如此美味啊,怎可以辜负?只能默默地增加锻炼的时间与强度了。
“此女是?”聂山好奇地问,这娃长得挺水灵的啊,不知和小兄弟是什么关系。
“她是我妹妹,叫狩女。”白晋说着,又将一颗葡萄塞给狩女。
“你妹妹?”聂山的目光在白晋和狩女的身上来回逡巡几遍,两个人长得根本就不像,难道是因为年纪小还没有长开?不过看小兄弟的态度,对这小妹妹还是挺喜爱的。这小娃儿长得水灵可爱,和阿牙的年纪相差不大。最重要的是她是小兄弟的妹妹,以后若是结成亲戚,那以后就能经常吃到小兄弟做的菜了。
“妹妹好,妹妹好啊。”聂山连连称赞,看着狩女的眼光仿佛看着儿媳般慈爱。
狩女抬头凶狠地瞪了聂山一眼。聂山这才后知后觉地发现,这娃儿,好像并不会说话?这么长时间了,他都没有听到她说过一个字。难道她是哑巴?
“难道她口不能言?”聂山问。
虽然白晋觉得聂山对狩女的关注度有点高了,但他以为这是狩女第一次出现在大家面前,多一点关注也是正常的,因此并没有多想。
“并不是,她正在学习说话。”白晋说。经过这段时间的学习,相比之前嘴里只能蹦出单个字到现在和白晋进行简单的交流,这已经是一个很大的进步了。在白晋他们面前狩女还能说几个字,但在外人面前,狩女就不愿开口了。给你一个眼神,自己体会。
几人再闲聊了一会儿,白晋才进入了今晚的主题。
“你们可知石司寇家住何处?”白晋问。
“你找他作甚?”聂山喝了一口黍米酒,问。
“你是想找他老父做石磨吧?”醢稷道,他一直听白晋暗中念叨着要弄台石磨磨些面粉,估计这次他问起石司寇来是为了做石磨。
“没错,我想请他做一台石磨。老丈可知道他的所在?”
“当然。屋子里的那台就是石老丈做的。我与他也算是有些交情。”醢稷悠悠道,要不是与石老丈有些交情,上次石司寇也不会带甲士前来帮忙。
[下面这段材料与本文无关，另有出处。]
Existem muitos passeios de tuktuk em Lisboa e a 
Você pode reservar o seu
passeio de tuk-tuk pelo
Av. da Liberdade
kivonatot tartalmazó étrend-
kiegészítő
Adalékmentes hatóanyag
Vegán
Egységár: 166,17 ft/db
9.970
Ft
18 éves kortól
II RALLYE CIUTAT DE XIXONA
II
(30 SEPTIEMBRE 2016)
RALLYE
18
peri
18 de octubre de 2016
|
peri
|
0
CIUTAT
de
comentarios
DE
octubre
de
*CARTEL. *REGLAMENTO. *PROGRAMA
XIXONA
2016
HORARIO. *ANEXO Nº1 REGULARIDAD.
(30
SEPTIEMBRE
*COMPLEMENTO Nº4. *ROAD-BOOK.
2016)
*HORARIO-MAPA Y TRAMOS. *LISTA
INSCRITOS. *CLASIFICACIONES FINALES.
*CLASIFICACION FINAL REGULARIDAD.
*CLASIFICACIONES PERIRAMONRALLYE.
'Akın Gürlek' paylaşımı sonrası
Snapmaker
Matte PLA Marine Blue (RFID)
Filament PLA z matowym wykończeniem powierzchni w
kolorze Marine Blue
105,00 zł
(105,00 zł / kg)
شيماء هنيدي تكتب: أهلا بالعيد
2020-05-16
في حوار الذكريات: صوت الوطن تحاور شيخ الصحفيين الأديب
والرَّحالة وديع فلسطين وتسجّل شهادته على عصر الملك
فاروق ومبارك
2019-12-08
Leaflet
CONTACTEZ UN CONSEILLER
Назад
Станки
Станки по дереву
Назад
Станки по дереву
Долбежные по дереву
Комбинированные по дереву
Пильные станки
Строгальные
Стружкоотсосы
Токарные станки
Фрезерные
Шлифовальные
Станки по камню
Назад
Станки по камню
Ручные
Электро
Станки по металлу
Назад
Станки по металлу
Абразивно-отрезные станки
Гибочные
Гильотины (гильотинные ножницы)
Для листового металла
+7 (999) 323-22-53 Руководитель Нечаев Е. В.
“那太好了,他住在何处?”白晋问道。这消息来得真是及时,不用到处寻人了。
“在东市那边,明日我带你去吧。”
晨鼓声响起,方丙就猛地睁开了眼,今日他定要买到那人的豆浆和豆腐。上次那些虽然被獠那帮人打翻在地,但仍然好吃得紧,这也难怪那些贫民在不顾地上的脏污,将地上的碎豆腐都捡起来吃了。只要没毒,食物脏了那些贫民根本就不在乎。方丙喝过豆浆知道白晋出手不凡,当时也抢了块来吃,果然美味。
方丙匆匆披衣推门而出,撞上与他一起看管牛马的骈。骈是个奴隶,只有名字并没有姓。
“牛马我已经喂过了草料,待会你记得清扫一下牛马厩还要给它们刷刷毛。”骈打了个长长的呵欠道。
方丙盯了他一眼,一言不发用肩膀撞开他大踏步离去。
“嘿,还以为自己是真正的方家人,瞧那怂样,我呸。”骈叉腰骂了方丙一通,竟敢不去做,待会管事责问起来,他定要把责任全都推到方丙的头上。
别以为姓方就是方家人了,还不是奴隶们一样得要做牛做马!骈骂骂咧咧,晃进门去了。
上门求人当然得要带些礼物,白晋思来想去,最后还是决定携带一板豆腐前去,希望石老丈看在美食的份上,也帮做台石磨。至于多做的那些,白晋只能让孙宾去卖了。上次赶走了闹事的獠,这次恐怕没人敢来找茬。况且现在獠已死,山阳城中应该平静了不少。
方丙急急忙忙赶来醢稷家,蹲在巷子口守着,眼睛一眨不眨地盯着醢稷家的门。空气中隐隐约约传来饭菜的香味,方丙不由得咽了一口唾沫,方才应该去厨房吃过豆饭才来的,古人只吃两顿,若是朝食不吃,一天就会很难受的了。方丙扶在墙上的手不由得抓下了一团泥块,为了能堵到白晋,只能先忍忍了,以后得了赏钱,再吃一顿好的也不迟。方丙如此想道,他重重地揉了下肚子,挨饿么,这在以前都是家常便饭了。
“孙师兄,这次就麻烦你了。”随着轮子碾在地上的骨碌声响起,白晋的话也传了过来。方丙打了个激灵,探头看去。